▶ **Task requirements**
Turn the records below into a JSON list of strings, with one string for each line and no blank lines.

Entries provided Start Marker

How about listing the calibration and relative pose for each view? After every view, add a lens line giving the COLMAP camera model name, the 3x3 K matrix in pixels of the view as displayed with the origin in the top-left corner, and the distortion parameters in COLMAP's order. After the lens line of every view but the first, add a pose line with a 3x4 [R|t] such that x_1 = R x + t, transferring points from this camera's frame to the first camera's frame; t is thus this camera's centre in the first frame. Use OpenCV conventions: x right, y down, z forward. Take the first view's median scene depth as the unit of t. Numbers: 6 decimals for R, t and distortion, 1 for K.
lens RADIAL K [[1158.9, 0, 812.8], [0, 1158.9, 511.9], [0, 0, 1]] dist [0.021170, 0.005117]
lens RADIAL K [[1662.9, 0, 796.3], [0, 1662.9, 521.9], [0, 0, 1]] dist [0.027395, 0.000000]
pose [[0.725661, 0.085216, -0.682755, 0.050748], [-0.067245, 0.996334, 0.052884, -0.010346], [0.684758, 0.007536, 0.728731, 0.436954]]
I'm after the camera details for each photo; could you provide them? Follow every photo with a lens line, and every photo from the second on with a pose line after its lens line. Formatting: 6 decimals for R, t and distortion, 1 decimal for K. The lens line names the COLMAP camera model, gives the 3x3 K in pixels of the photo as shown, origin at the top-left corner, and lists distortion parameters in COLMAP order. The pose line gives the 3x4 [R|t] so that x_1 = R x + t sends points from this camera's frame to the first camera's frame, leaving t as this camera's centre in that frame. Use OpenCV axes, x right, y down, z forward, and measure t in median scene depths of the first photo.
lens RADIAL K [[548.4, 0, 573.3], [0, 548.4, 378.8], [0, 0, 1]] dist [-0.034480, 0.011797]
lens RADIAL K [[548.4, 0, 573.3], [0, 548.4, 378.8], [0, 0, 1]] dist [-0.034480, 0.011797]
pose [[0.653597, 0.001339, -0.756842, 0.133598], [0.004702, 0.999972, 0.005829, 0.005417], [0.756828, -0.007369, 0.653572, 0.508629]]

Entries provided End Marker

▶ **Answer area**
[
  "How about listing the calibration and relative pose for each view? After every view, add a lens line giving the COLMAP camera model name, the 3x3 K matrix in pixels of the view as displayed with the origin in the top-left corner, and the distortion parameters in COLMAP's order. After the lens line of every view but the first, add a pose line with a 3x4 [R|t] such that x_1 = R x + t, transferring points from this camera's frame to the first camera's frame; t is thus this camera's centre in the first frame. Use OpenCV conventions: x right, y down, z forward. Take the first view's median scene depth as the unit of t. Numbers: 6 decimals for R, t and distortion, 1 for K.",
  "lens RADIAL K [[1158.9, 0, 812.8], [0, 1158.9, 511.9], [0, 0, 1]] dist [0.021170, 0.005117]",
  "lens RADIAL K [[1662.9, 0, 796.3], [0, 1662.9, 521.9], [0, 0, 1]] dist [0.027395, 0.000000]",
  "pose [[0.725661, 0.085216, -0.682755, 0.050748], [-0.067245, 0.996334, 0.052884, -0.010346], [0.684758, 0.007536, 0.728731, 0.436954]]",
  "I'm after the camera details for each photo; could you provide them? Follow every photo with a lens line, and every photo from the second on with a pose line after its lens line. Formatting: 6 decimals for R, t and distortion, 1 decimal for K. The lens line names the COLMAP camera model, gives the 3x3 K in pixels of the photo as shown, origin at the top-left corner, and lists distortion parameters in COLMAP order. The pose line gives the 3x4 [R|t] so that x_1 = R x + t sends points from this camera's frame to the first camera's frame, leaving t as this camera's centre in that frame. Use OpenCV axes, x right, y down, z forward, and measure t in median scene depths of the first photo.",
  "lens RADIAL K [[548.4, 0, 573.3], [0, 548.4, 378.8], [0, 0, 1]] dist [-0.034480, 0.011797]",
  "lens RADIAL K [[548.4, 0, 573.3], [0, 548.4, 378.8], [0, 0, 1]] dist [-0.034480, 0.011797]",
  "pose [[0.653597, 0.001339, -0.756842, 0.133598], [0.004702, 0.999972, 0.005829, 0.005417], [0.756828, -0.007369, 0.653572, 0.508629]]"
]